Uma comparação simples mostrou que os pacientes se afligindo que foram tratados com a medicina da terapia ou do antidepressivo da conversa tiveram um risco aumentado de desenvolver desordens psicológicas ou de comprometer o suicídio.

No período de seis meses a dois anos após o falecimento, 4.584 pacientes (2,2 por cento) foram afectados por um destes eventos; suicídio, auto-dano e admissão a uma divisão psiquiátrica, de que o suicídio era o mais raro. Entre os pacientes que tinham recebido o tratamento do antidepressivo nos primeiros seis meses, a figura era 9,1 por cento, e entre os pacientes que receberam a terapia da conversa, estava 3,2 por cento.

“Era esperado encontrando qual poderia em princípio ser devido ao facto de que o tratamento é prejudicial, ou à situação mais desejável que os médicos gerais podem visar o tratamento para os pacientes os mais gravemente doentes. A pergunta era se estes pacientes teriam um risco mesmo maior, se não tinham recebido o tratamento,” dizem Morten Fenger-Grøn.

Para responder a esta pergunta, os pesquisadores usaram uma aproximação analítica nova, onde utilizassem o facto de que há umas diferenças entre a propensão de médicos gerais usar tratamentos diferentes.

“Nós estamos falando sobre um paciente marginal assim chamado, um paciente que alguns doutores escolham tratar e outro não,” dizemos Morten Fenger-Grøn.

O estudo mostrou que o risco de uma condição psiquiátrica séria durante o processo do sofrimento seria 1,7 por cento mais baixo se o paciente recebeu a terapia da conversa.

“Parece documentar a importância dos doutores que têm outros meios do que escalpelos e prescrições. Nossos resultados sugerem que a intervenção adiantada em resposta aos pacientes se afligindo possa impedir eventos psiquiátricas sérios.
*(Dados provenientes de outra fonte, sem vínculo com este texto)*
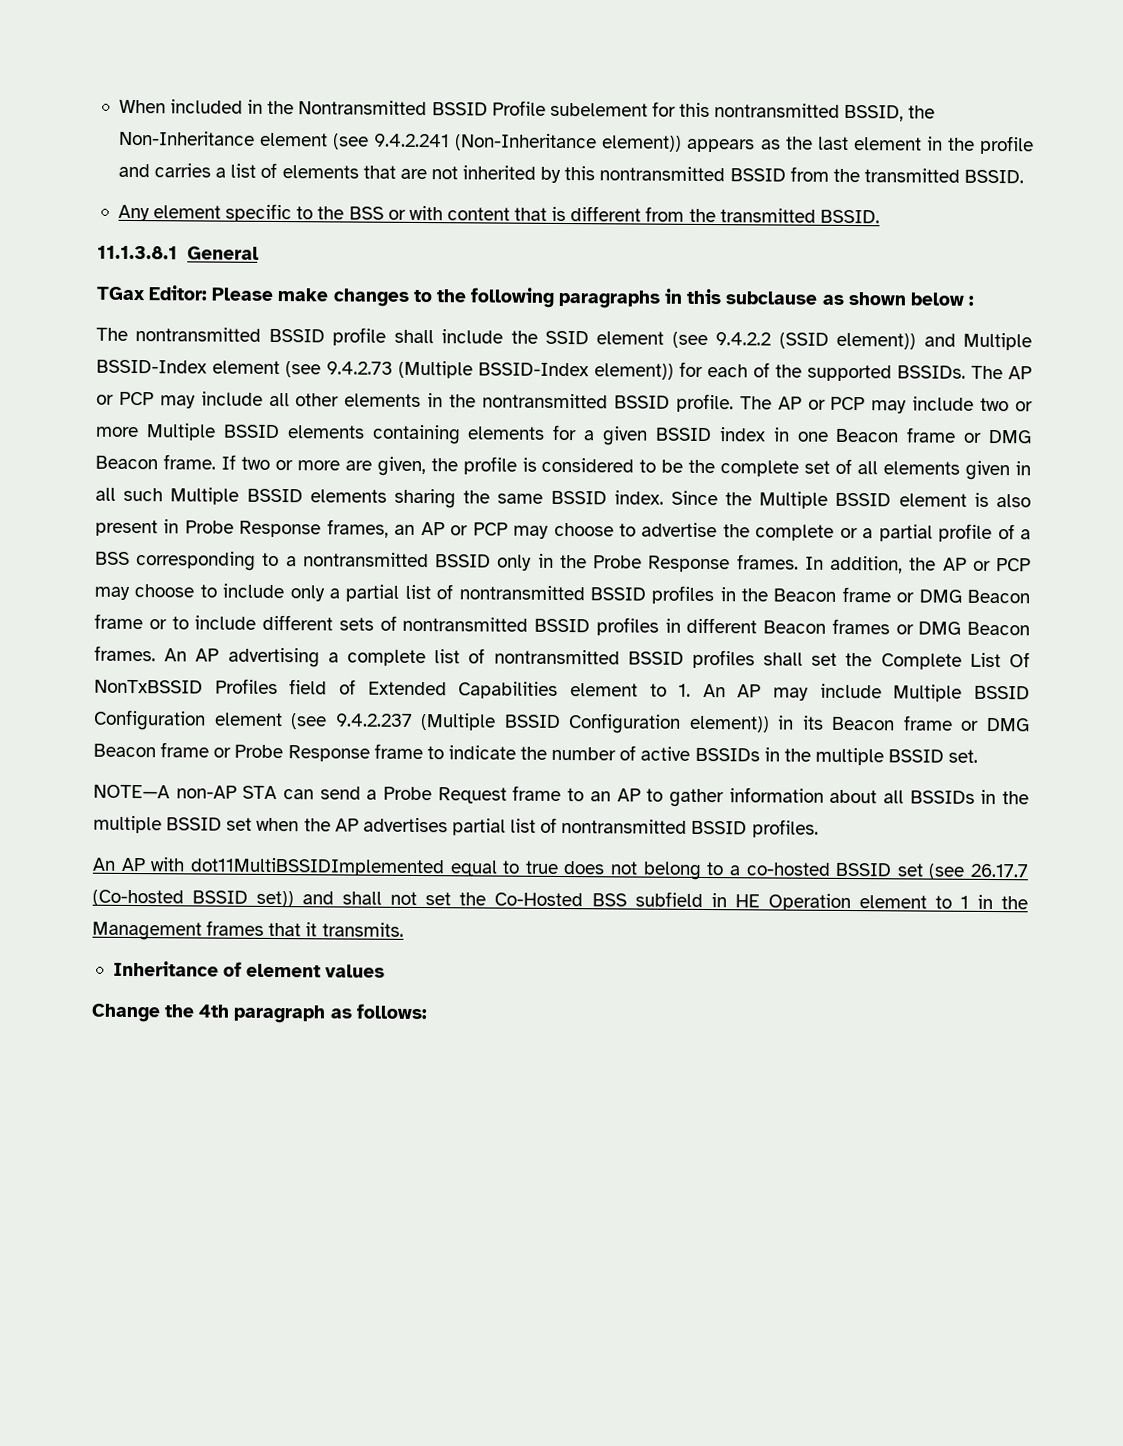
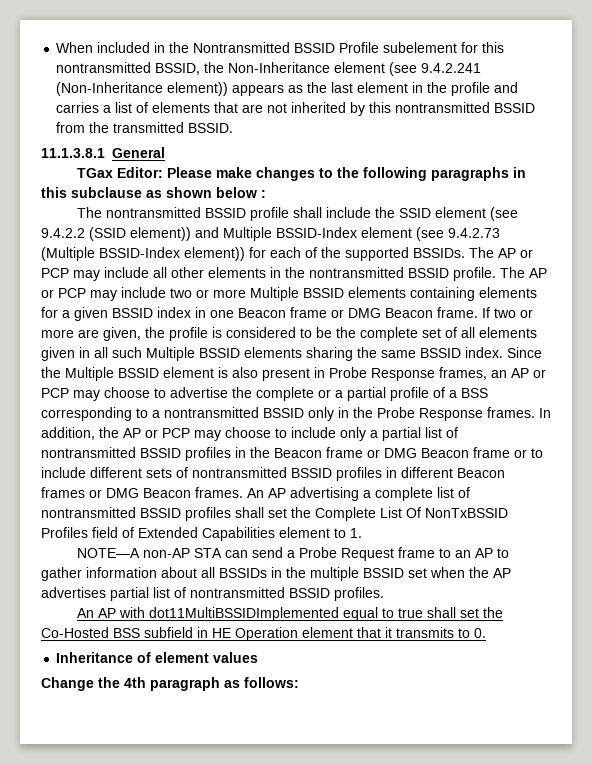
[117,203,880,224] // Any element specific to the BSS or with content that is different from the transmitted BSSID. -> (234, 128) none
[702,683,1030,702] [93,709,1031,734] [93,742,979,766] An AP may include Multiple BSSID Configuration element (see 9.4.2.237 (Multiple BSSID Configuration element)) in its Beacon frame or DMG Beacon frame or Probe Response frame to indicate the number of active BSSIDs in the multiple BSSID set. -> (362, 533) none
[563,861,1029,880] [92,889,418,908] does not belong to a co-hosted BSSID set (see 26.17.7 (Co-hosted BSSID set)) and shall not -> [426,607,456,618] shall
[934,894,1028,910] [92,920,404,941] to 1 in the Management frames that it transmits. -> [357,627,486,638] that it transmits to 0.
Infelizmente, o estudo não pode dizer-nos que o formulário o mais eficaz da terapia, ou se médicos gerais suficientemente bem está preparado para a tarefa, mas parece que tomar o tempo falar com o paciente trabalha,” ele diz.

Os resultados de pesquisa foram ajustados para que as características do paciente e a propensão de médicos gerais prescreva a medicina do antidepressivo. O estudo não podia, contudo, fornecer nenhuma medidas precisa para o significado da medicina do antidepressivo neste contexto.

Os resultados de pesquisa - mais informação

O estudo é um estudo variável população-baseado assim chamado do instrumento - um estudo baseado nos registos sistemático com dados da saúde de mais de cinco milhão dinamarqueses que tiveram um médico geral entre 1996-2013, com foco especial nos 207.000 povos que experimentaram um falecimento sério durante o período.

Os pesquisadores utilizaram uma aproximação analítica nova que fosse desenvolvida na colaboração entre a unidade de pesquisa para a prática geral e a secção para a bioestatística na universidade de Aarhus.